危険をかえりみらず進んでいく勇者と、それをサポートする賢者達。
最終ボスを探しに出口の見つからない迷路へと迷い込む。
勇気さえあれば、暗い迷路にだって光はともるだろう。


――


いっちーたちはそれからしばらく休憩しながら談笑したあと、結局僕らの元を去っていきました。行き先はもちろん、蓮川さんを探しに。聞いた話によるとやっぱり蓮川さんは既にやってはいけないことをやってしまったようなので、銃声がしたほうに行けばいいと彼らは思っているようです。……言っちゃ悪いけど、後先考えない集団だよね、銃声がしたほうにいくだなんて。でも、それがいっちーとひー君らしいと俺は思いました。俗に言う猪突猛進タイプかな。

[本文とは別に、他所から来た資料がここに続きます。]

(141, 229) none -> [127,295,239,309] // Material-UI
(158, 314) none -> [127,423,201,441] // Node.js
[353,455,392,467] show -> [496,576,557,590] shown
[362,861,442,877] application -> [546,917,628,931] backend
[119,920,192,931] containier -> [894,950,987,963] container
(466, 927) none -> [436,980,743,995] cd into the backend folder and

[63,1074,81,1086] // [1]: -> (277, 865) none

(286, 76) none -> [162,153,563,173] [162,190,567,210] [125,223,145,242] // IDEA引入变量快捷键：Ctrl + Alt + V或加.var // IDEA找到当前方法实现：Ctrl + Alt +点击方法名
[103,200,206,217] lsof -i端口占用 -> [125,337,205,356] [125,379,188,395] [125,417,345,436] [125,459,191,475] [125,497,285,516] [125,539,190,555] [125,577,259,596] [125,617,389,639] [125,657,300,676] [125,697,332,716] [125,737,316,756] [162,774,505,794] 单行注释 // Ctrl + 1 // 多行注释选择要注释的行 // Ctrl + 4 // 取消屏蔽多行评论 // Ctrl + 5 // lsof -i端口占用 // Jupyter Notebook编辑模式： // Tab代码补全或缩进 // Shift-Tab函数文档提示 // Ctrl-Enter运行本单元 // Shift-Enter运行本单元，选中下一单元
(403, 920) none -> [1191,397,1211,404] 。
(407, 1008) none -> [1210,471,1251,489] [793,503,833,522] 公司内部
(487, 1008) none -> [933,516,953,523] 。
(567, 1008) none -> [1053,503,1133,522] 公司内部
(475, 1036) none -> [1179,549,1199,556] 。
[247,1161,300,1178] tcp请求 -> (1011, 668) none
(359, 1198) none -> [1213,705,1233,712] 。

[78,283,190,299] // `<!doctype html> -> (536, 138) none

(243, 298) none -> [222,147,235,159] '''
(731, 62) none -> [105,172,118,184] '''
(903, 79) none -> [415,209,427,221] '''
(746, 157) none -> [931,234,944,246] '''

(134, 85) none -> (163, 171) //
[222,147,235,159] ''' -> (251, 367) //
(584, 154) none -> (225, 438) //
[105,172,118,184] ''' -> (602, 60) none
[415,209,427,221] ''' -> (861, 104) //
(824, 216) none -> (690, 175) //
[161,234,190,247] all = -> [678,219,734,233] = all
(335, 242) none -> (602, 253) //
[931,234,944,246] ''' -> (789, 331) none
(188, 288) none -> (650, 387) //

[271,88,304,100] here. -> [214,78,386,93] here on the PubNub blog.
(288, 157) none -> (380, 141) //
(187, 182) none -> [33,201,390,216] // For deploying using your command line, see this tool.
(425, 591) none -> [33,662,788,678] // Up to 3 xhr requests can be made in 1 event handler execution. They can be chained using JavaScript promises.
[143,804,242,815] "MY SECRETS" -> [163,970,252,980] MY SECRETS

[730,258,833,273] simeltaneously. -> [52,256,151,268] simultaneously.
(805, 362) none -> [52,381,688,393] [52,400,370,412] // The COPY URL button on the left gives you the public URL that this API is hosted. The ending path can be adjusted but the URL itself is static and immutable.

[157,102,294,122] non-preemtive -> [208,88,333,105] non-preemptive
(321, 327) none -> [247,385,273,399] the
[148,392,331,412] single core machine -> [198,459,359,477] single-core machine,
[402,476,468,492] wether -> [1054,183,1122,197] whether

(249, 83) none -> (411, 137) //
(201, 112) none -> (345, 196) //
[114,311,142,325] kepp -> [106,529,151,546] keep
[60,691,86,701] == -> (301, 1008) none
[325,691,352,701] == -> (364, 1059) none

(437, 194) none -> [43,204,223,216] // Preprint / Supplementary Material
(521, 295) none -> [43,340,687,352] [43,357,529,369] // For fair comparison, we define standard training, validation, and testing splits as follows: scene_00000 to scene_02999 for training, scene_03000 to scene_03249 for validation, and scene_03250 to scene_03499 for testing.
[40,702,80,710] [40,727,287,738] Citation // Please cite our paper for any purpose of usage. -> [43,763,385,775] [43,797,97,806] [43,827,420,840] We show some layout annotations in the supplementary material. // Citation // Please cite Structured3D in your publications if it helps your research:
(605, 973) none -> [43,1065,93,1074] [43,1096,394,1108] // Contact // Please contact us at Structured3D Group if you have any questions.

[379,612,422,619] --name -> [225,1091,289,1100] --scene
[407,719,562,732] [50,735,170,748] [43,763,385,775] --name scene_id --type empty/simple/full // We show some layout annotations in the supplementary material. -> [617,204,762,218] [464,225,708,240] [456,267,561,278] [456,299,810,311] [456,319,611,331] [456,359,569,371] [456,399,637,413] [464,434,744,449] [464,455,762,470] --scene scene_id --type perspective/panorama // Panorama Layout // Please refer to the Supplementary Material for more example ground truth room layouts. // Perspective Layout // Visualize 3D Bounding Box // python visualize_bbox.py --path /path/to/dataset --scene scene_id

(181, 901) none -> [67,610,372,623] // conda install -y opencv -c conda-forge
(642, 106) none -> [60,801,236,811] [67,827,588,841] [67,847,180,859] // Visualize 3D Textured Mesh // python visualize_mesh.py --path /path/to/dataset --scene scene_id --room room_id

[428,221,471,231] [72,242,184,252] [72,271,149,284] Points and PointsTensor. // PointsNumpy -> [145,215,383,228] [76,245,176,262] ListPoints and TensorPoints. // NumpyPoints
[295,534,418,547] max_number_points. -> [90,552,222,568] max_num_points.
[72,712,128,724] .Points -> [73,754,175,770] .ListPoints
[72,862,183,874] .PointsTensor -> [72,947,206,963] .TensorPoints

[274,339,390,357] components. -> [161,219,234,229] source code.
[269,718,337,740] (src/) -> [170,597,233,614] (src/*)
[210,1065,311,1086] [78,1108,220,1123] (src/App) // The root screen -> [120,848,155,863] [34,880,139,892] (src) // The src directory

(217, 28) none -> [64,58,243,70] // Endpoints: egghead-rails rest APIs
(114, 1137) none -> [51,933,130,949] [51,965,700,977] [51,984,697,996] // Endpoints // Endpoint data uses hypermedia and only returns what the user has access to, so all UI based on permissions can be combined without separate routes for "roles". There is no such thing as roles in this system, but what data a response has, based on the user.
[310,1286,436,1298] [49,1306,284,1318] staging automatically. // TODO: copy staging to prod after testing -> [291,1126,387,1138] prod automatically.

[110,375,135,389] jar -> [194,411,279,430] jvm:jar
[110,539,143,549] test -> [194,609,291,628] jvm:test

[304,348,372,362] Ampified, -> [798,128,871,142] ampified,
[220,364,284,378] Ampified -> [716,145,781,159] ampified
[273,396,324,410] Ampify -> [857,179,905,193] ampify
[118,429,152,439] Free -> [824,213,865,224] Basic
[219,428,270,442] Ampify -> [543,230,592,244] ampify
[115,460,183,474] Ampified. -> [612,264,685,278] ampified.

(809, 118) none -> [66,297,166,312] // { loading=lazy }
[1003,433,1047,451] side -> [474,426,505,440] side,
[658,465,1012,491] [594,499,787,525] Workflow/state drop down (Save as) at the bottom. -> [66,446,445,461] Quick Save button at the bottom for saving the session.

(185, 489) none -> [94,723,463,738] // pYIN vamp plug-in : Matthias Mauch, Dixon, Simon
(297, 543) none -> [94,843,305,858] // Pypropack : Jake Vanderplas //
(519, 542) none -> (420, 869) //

あ、あと、ひー君って絶対に蓮川さんのことが好きだと思う。元々ちょっと日焼け気味だけど、それでも耳まで真っ赤にしてたからね。相変わらずわかりやすい人だなあ。
……俺たちは俺たちでまた俺達なりに進んで行こうと思います。危険がすぐ後ろを影のようにくっついているということは誰でも同じで、平等だから。だからこそ俺たちは負けないように進まなきゃいけない気がしました。
死ぬかもしれないということなら、死ぬ気で何かできるということだ。俺たちも死ぬ気でこの計画を遂行していきたい。
次はもういっちーやひー君に会えないかもしれないけれど、最後に会えたことを感謝します。
午後3時36分 F-08針葉樹林の中にて。